No long lines for Robin Thicke album, despite hot single
Robin Thicke performs at the BET Awards at the Nokia Theatre in Los Angeles on Sunday, June 29, 2014. (AP / Chris Pizzello / Invision)
The Canadian Press
Published Wednesday, July 9, 2014 3:42PM EDT
Last Updated Wednesday, July 9, 2014 5:53PM EDT
NEW YORK -- Robin Thicke may be pleading to get his wife back, but he needs to work on getting his fans back, too.
The crooner's new album, "Paula," sold only 24,000 units in its debut week in the United States. That's a far cry from the "Blurred Lines" album, which sold 177,000 units when it debuted last July.
The Pharrell-produced "Blurred Lines" smash was the No. 1 song of 2013, selling 7 million tracks.
"In some ways Robin Thicke had an incredible year in 2013 ... but I think there can be a downside to that fame overload. You can be too famous, too big," Rolling Stone senior editor Simon Vozick-Levinson said Wednesday. "There was a backlash to 'Blurred Lines,' and I think we're really seeing the aftermath of that backlash play out."
"Paula," which has had mixed reviews, was named after Thicke's estranged wife, actress Paula Patton. The 37-year-old is hoping to win her back with the album, which he's promoted with performances on morning TV programs and awards shows that have all led with reconciliation pleas.
Experts say his pleas may be turning off fans.
"Last year 'Blurred Lines' walked a really careful line between making people dance and creeping them out; the way he sort of sang about pushing boundaries of women made a lot of people really uncomfortable," Vozick-Levinson said. "And I think unfortunately his new album has only made that impression worse."
In Canada, "Paula" only sold 550 copies, according to Nielsen SoundScan. That's in contrast to "Blurred Lines," which sold 13,000 units when it debuted last year.
"Paula" is a return to Thicke's R&B roots. It doesn't feature high-profile producers like Pharrell and Dr. Luke like "Blurred Lines," which veered into pop and electro-tinged territory, earning Grammy nominations and selling 730,000 units. But Thicke hasn't created a splash with his latest single, "Get Her Back," which debuted at No. 82 this week on the Hot 100 chart two months after its release.
Despite weak sales, "Paula" debuted at No. 9 on the Billboard 200 albums chart -- just another sign of declining album sales in the music industry. M. Tye Comer, editor of Billboard.com, said he didn't expect the album to be a hit, but still thought the numbers were shocking.
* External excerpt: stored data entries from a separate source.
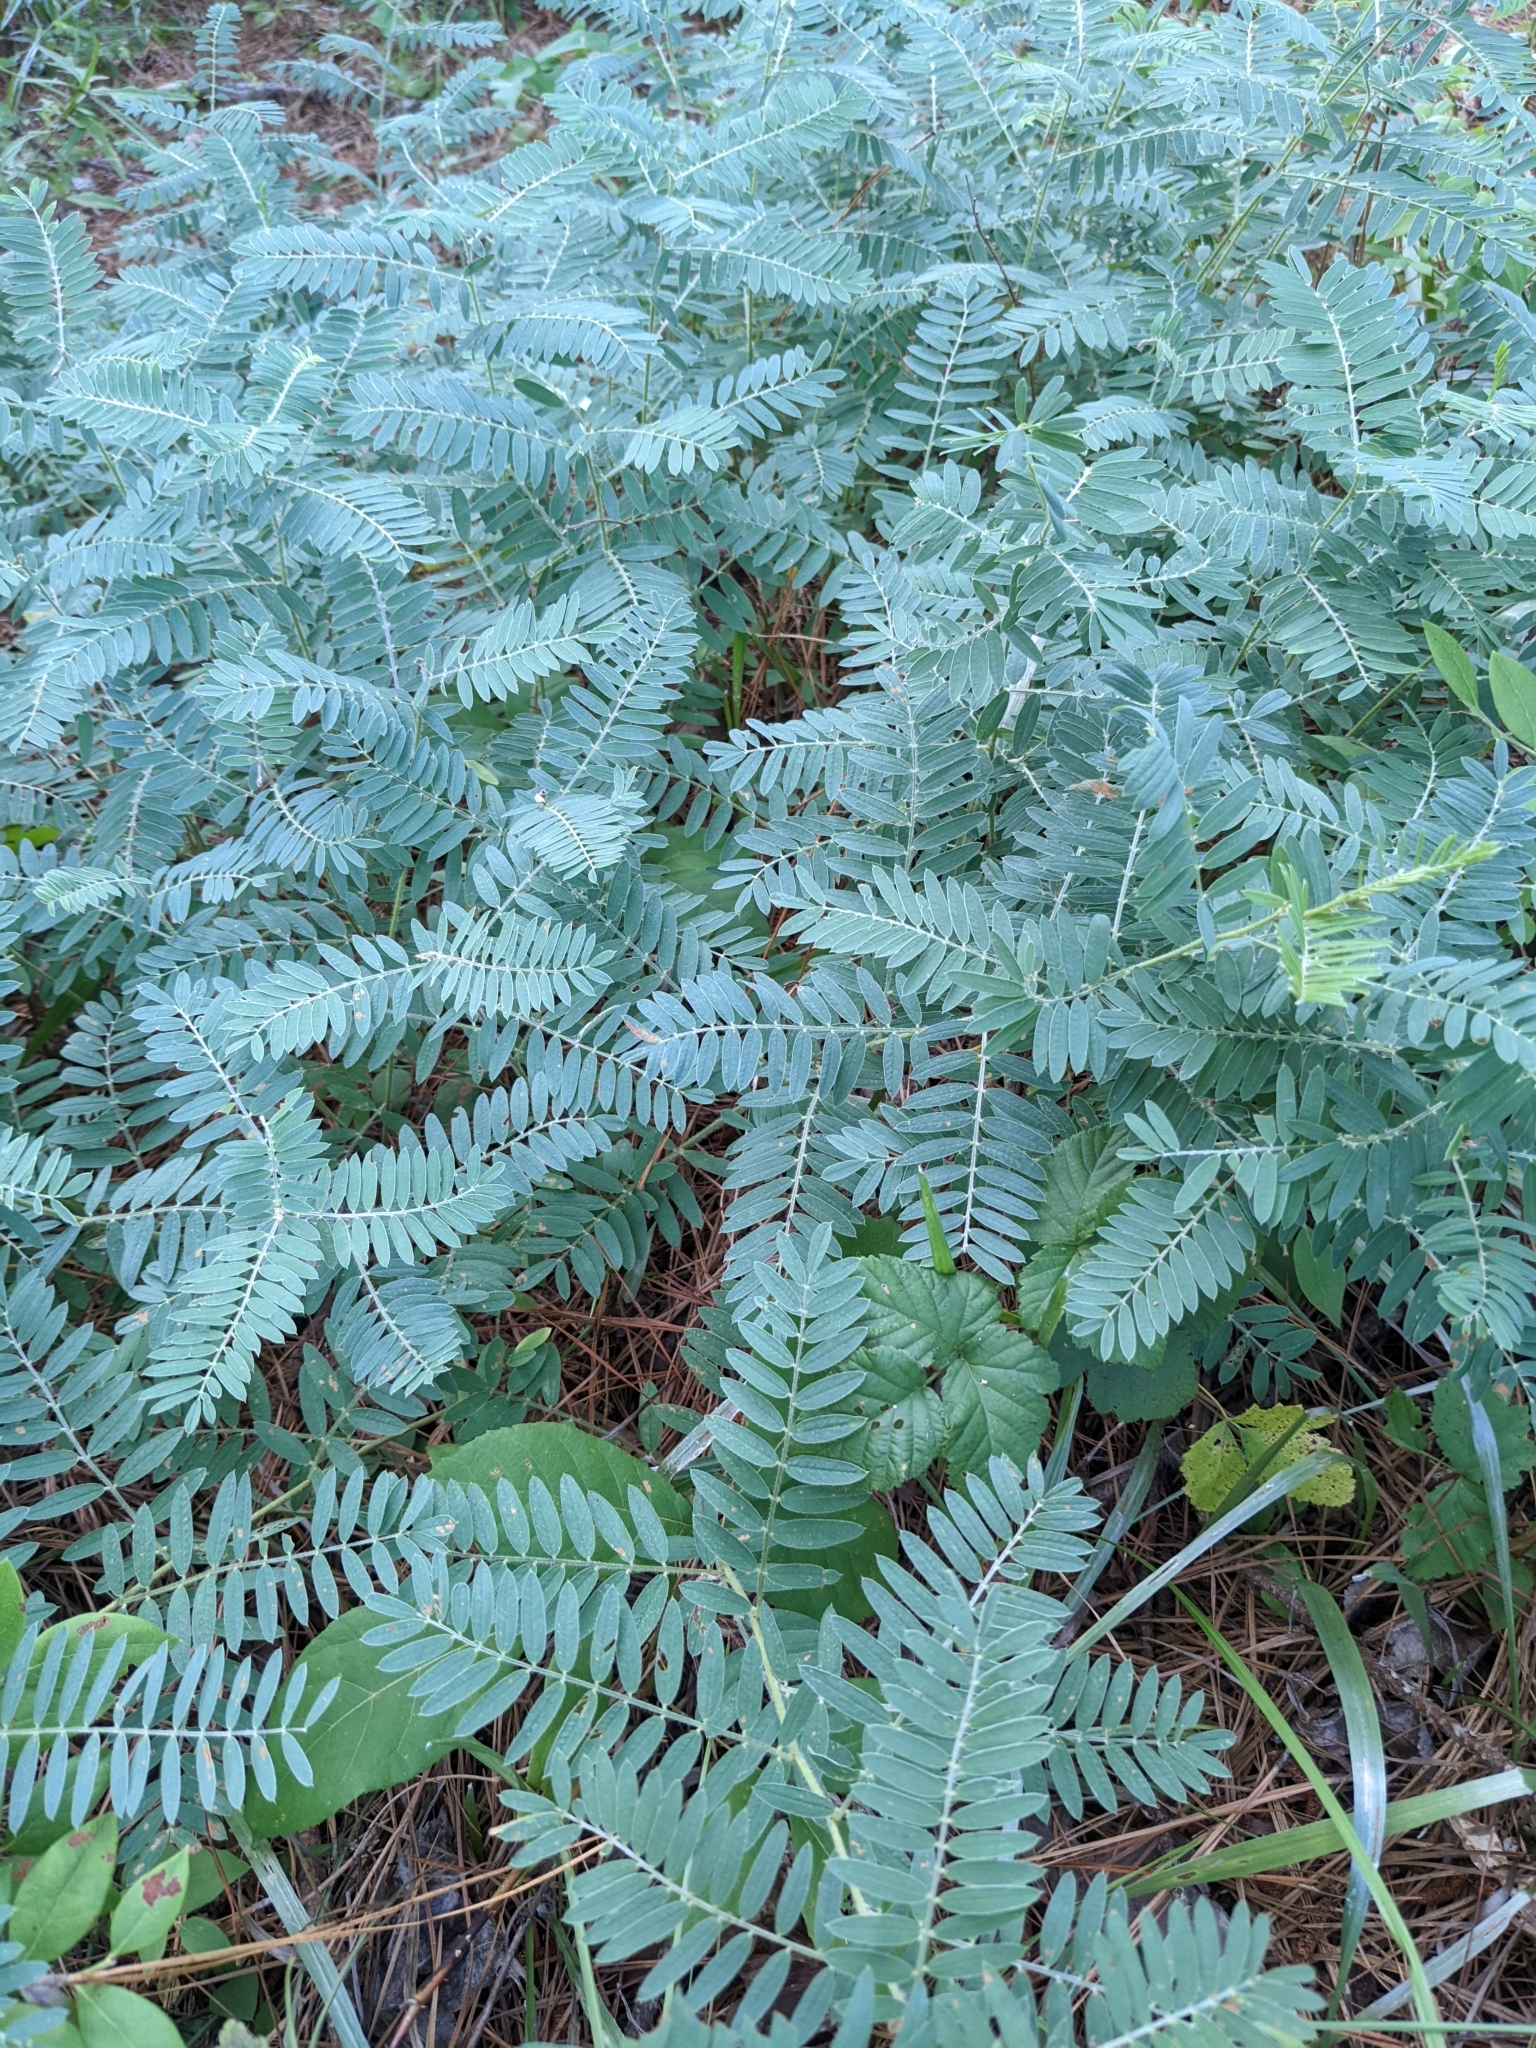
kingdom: Plantae
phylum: Tracheophyta
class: Magnoliopsida
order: Fabales
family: Fabaceae
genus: Tephrosia
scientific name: Tephrosia virginiana
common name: Rabbit-pea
"I was a little surprised that the numbers were so low, especially considering the fact that it hasn't been that long since 'Blurred Lines,"' said Comer.
Representatives for Thicke and his label didn't respond to requests for an interview.
Pre-album buzz crashed last week when Thicke attempted to chat with fans about "Paula" via Twitter. VH1 hosted the Q&A, where fans angrily tweeted about "Blurred Lines" and accused Thicke of misogyny. It was a reminder that the controversy surrounding "Blurred Lines," including a lawsuit claiming the song stole from Marvin Gaye and Thicke's disastrous MTV Video Music Awards performance with Miley Cyrus, is still strong.
Thicke's 2003 debut album was unsuccessful, but his 2006 sophomore album, "The Evolution of Robin Thicke," marked his official breakthrough. He had signed with Pharrell, hit the top of the R&B charts with "Lost Without U" and opened on a tour for Beyonce -- all helping the album sell 1.7 million copies. What followed were gold-selling efforts and mediocre R&B hits, until "Blurred Lines" helped him tap into a younger audience and reach international fame.
"I think it's hard for any artist of any calibre to come back after a song that was sort of that big and that ubiquitous," Comer said. "The tone of his new music and the subject matter is the complete antithesis of what 'Blurred Lines' was."
Vozick-Levinson said Thicke is dealing with the repercussions of crossing over to the mainstream.
"Last year he kind of in some ways cashed that in and went for this mainstream, pop, Top 40 crossover, which worked for him in the short term, but there are long-term risks with doing that," he said. "You run the risk of alienating your first fan base or alternatively you run the risk of weirding out your new fan base when you go back to your more normal, typical sound."